Beim Übersetzen selbst macht es dann natürlich schon einen Unterschied, ob der Übersetzer nur ein paar Sätze übersetzt oder viele tausend Wörter. Dennoch darf man auch den Aufwand für kleine Aufträge seitens des Übersetzers nicht außer Acht lassen. Auch er hat damit im Vergleich zu dem, was er finanziell bekommt, relativ viel Arbeit: Er muss die Anfrage annehmen, Anweisungen lesen, sich am Server einloggen und auf das Projekt zugreifen, es auf seinen Rechner laden und öffnen, anhand der Ressourcen wie Termdatenbanken und Translation Memory eine korrekte und kohärente Übersetzung erstellen, eine Qualitätsprüfung durchführen, den Auftrag liefern und später eine Rechnung dafür schicken. Dabei muss noch festgehalten werden, dass oft gerade die Übersetzung von wenigen Wörtern/Sätzen schwierig ist, weil der Übersetzer aufgrund des fehlenden oder geringen Kontexts vergleichsweise viel recherchieren und sich stärker an bestehenden Übersetzungen im Translation Memory und der Termdatenbank orientieren muss. Das ist mitunter mühsamer, als wenn man gleich eine Betriebsanleitung „von vorne bis hinten“ übersetzt.
Kleinst- und Kleinprojekte sind für ein Übersetzungsbüro nicht wirtschaftlich. Durch den reinen Wortpreis sind die Kosten für eine Mini-Übersetzung meist nicht gedeckt. Man denke an eine Übersetzung von <100 Wörtern.

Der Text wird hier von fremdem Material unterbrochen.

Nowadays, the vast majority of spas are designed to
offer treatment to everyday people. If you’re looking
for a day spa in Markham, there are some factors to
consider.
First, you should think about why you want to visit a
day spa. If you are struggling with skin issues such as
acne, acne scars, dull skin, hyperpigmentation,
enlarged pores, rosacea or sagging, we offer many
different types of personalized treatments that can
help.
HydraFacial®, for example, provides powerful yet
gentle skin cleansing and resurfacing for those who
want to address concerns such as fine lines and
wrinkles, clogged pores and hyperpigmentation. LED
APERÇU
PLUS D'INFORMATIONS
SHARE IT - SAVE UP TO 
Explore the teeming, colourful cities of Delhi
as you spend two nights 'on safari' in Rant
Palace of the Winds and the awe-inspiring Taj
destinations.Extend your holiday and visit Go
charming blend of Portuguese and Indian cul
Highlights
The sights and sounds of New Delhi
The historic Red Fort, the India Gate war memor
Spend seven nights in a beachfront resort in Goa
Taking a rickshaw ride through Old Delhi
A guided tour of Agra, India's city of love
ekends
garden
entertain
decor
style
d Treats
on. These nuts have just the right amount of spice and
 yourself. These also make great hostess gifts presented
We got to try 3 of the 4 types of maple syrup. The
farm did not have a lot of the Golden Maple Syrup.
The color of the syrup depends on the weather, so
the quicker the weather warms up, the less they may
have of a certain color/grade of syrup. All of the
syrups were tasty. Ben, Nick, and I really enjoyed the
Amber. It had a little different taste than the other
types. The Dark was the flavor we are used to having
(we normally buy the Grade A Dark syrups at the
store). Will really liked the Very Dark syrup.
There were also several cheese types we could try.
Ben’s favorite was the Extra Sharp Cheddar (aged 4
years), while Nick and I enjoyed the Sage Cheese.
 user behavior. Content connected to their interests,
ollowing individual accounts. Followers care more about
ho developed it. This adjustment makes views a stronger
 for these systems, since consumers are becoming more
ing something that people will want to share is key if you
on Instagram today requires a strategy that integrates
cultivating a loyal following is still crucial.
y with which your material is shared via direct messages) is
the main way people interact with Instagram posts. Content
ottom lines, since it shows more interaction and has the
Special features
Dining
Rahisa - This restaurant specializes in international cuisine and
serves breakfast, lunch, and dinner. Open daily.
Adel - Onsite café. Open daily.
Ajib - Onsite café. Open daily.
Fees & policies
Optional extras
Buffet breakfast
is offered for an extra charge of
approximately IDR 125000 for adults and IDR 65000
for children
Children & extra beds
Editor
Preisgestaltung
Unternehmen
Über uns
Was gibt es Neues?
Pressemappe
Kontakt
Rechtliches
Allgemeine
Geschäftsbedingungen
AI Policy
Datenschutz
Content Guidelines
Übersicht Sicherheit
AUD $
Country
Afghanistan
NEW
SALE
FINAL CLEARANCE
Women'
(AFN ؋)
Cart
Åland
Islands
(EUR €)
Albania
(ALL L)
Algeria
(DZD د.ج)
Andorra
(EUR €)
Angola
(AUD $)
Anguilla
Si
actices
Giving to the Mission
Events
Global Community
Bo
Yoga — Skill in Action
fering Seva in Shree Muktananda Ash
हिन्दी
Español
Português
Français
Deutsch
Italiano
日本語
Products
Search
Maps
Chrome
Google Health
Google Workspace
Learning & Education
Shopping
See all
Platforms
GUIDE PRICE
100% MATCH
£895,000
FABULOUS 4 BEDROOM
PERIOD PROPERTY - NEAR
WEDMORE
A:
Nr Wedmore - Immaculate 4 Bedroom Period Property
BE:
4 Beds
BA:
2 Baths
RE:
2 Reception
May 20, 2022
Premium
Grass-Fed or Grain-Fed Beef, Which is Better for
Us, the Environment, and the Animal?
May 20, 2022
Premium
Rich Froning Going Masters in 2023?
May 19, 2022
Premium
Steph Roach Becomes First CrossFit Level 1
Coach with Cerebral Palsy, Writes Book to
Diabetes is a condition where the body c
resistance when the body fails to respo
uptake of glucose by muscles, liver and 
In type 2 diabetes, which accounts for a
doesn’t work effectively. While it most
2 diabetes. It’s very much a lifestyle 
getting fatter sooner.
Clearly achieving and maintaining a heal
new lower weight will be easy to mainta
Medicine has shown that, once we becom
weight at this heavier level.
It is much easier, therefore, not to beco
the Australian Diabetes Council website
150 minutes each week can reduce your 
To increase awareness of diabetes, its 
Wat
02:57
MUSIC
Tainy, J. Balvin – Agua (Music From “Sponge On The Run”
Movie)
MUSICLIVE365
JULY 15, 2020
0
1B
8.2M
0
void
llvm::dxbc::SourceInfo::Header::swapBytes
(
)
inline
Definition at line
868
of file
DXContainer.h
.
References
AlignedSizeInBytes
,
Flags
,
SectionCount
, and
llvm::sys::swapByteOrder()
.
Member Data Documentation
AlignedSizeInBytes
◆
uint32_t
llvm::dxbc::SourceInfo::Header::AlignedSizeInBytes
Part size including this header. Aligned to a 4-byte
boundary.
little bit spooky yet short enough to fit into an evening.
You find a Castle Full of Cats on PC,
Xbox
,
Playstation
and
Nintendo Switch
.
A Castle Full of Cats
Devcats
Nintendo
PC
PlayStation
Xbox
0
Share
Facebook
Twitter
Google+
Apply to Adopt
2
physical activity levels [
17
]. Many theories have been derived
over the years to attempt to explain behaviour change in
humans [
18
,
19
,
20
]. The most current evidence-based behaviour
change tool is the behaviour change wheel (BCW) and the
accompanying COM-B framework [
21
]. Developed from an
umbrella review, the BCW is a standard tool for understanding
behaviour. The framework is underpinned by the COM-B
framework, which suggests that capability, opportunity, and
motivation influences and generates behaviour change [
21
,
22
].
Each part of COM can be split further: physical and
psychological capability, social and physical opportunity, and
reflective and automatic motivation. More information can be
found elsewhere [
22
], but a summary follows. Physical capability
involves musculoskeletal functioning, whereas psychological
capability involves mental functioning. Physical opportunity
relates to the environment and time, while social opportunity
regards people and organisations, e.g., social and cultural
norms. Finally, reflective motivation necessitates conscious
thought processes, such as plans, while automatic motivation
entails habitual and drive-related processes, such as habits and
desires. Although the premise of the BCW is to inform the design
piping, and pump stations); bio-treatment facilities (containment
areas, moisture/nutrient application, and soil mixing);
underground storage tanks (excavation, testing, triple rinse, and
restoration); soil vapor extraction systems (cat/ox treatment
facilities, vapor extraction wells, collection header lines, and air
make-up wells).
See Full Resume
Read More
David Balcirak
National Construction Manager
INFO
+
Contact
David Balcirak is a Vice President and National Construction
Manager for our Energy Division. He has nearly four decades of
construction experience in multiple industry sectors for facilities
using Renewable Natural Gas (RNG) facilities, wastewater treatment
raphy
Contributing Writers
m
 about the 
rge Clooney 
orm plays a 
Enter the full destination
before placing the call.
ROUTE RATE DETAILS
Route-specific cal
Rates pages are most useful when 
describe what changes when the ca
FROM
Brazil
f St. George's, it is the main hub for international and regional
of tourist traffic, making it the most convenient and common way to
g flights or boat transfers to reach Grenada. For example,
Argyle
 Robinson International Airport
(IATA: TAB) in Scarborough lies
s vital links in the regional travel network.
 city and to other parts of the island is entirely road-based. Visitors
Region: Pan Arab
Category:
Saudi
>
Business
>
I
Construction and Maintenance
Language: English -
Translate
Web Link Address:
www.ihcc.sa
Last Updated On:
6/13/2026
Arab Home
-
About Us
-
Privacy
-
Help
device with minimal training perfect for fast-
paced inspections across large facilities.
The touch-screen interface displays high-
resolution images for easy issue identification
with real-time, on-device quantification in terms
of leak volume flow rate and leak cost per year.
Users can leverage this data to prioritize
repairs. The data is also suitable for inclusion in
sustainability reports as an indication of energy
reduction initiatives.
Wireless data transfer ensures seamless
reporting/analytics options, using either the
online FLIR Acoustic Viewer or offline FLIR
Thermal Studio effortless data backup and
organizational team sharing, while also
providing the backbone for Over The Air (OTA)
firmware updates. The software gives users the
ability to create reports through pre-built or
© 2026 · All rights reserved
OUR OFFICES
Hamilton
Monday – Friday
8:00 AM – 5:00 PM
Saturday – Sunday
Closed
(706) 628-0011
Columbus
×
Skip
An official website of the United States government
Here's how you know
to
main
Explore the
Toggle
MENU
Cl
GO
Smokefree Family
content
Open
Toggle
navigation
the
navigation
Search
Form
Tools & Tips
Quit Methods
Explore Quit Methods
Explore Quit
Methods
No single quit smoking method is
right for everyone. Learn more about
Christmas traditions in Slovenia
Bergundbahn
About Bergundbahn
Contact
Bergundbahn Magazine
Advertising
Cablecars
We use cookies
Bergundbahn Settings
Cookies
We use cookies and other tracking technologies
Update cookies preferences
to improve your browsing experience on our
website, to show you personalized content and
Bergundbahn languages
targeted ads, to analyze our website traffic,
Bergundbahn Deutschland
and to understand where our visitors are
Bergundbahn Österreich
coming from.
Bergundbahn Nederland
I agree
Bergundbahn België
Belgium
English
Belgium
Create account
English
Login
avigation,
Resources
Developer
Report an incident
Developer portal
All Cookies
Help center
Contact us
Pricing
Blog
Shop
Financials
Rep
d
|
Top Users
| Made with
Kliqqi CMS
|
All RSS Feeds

Selbst wenn es sich um eine „einfache“, bearbeitbare Datei handelt – bis die Übersetzung schlussendlich bei Ihnen ist, sind Projektmanager und Übersetzer gemeinsam vermutlich eine gute Stunde beschäftigt. Mit dem reinen Wortpreis von ein paar Cent pro Wort sind diese Kosten nicht abgedeckt – schon gar nicht, wenn die freiberuflichen Übersetzer ihrerseits Pauschalen an das Übersetzungsbüro verrechnen, um ihren zeitlichen Aufwand abzugelten. Daher ist es üblich, dass bei Kleinst- und Kleinprojekten Mindestpauschalen zum Tragen kommen oder sie nach zeitlichem Aufwand anstatt Wörtern verrechnet werden. Mindestpauschalen haben also nichts mit Profitgier zu tun; sie sind bei kleinen Aufträgen schlichtweg nötig, um kostendeckend arbeiten zu können. Es kann gut und gerne sein, dass ein Projektmanager mehrere Stunden benötigt, um einen Satz in 20 Sprachen übersetzt zu bekommen.
Mindestpauschalen sind also nötig, um die Kosten für kleine Projekte decken zu können. Vermeiden lassen sie sich wohl nicht gänzlich, denn manchmal hat man einfach nur wenig zu übersetzen. Aber: So oft es geht sollten Sie mit der Übermittlung warten, bis noch weiterer Inhalt in dieser Sprache dazu kommt.
Und ein weiterer Tipp: Sprechen Sie mit Ihrem Übersetzungsbüro – eventuell lässt sich auch der Workflow optimieren. Dank cleverer Automatisierungen können sich vielleicht so Kosten einsparen, indem zum Beispiel in regelmäßigen Abständen automatisiert Sammelprojekte erstellt werden.